Every month we award a bottle of Glengoyne 10 year old single malt – the finest whisky available to humanity – to a commenter who tickles our fancy…
Blog commenters are quite a rare species, making up a small proportion of a blog’s readers. My guess is that we’re talking a small single figure percentage. At The Dabbler we feel incredibly lucky to have attracted what are surely some of the most generous, knowledgeable and considerate members of this select tribe to be found on the web (I’m a bit taken aback to realise that this really is no exaggeration).
This month’s winner has won before. But he deserves to win again as he represents a sort of platonically ideal blog commenter. He’s very modest too so I won’t embarrass him further. Mr John Halliwell please do enjoy a bottle of this excellent single malt on us.
We could have chosen any one of a number of his comments (as, to be fair, we could do many months). But we thought this one was a gem, sitting atop on one of those Mahlerman Sunday posts that seem to put a crown on the Dabbler week.
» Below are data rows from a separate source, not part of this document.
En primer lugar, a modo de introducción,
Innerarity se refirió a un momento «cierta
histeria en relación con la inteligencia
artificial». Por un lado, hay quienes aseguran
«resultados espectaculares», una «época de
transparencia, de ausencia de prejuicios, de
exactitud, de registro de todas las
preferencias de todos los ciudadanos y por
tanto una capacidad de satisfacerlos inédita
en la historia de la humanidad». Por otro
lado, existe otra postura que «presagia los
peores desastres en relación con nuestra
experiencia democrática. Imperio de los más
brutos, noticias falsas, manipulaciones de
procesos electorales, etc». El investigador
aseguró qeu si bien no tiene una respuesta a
As so often, Mahlerman was gently coaxing us to experience music that many of us wouldn’t ordinarily consider spending time with on a weekend afternoon, in this case ‘Machine Music’.
John, a self-confessed ‘steam engine anorak’ ended his comment by singling out this piece of Arthur Honegger’s (who out-confesses John with this: “I have always loved locomotives passionately…For me they are living creatures and I love them as others love women or horses”):
a well deserved second win for John!
Well I’m glad I didn’t win; the government is now telling me I have to take two days a week off from drinking and the Glengoyne does look damn tempting.
Well done John and very well deserved.
The double!, well done, y’all take care of the liver now.
Yes, it was kind of Brit to suggest that I make use of the ‘unique advantages of the blog form’ about yesterday’s post – but a huge contribution is often made to this dialogue by the thoughtful and often penetrating comments that arrive like returning swallows to my inbox, few more incisive than those by JH – what a pity we cannot enjoy the malt together, but the ‘mystery’ of blogging needs to be maintained, I feel…….
Many thanks, Dabblers; I’m delighted to have won. Long live The Dabbler!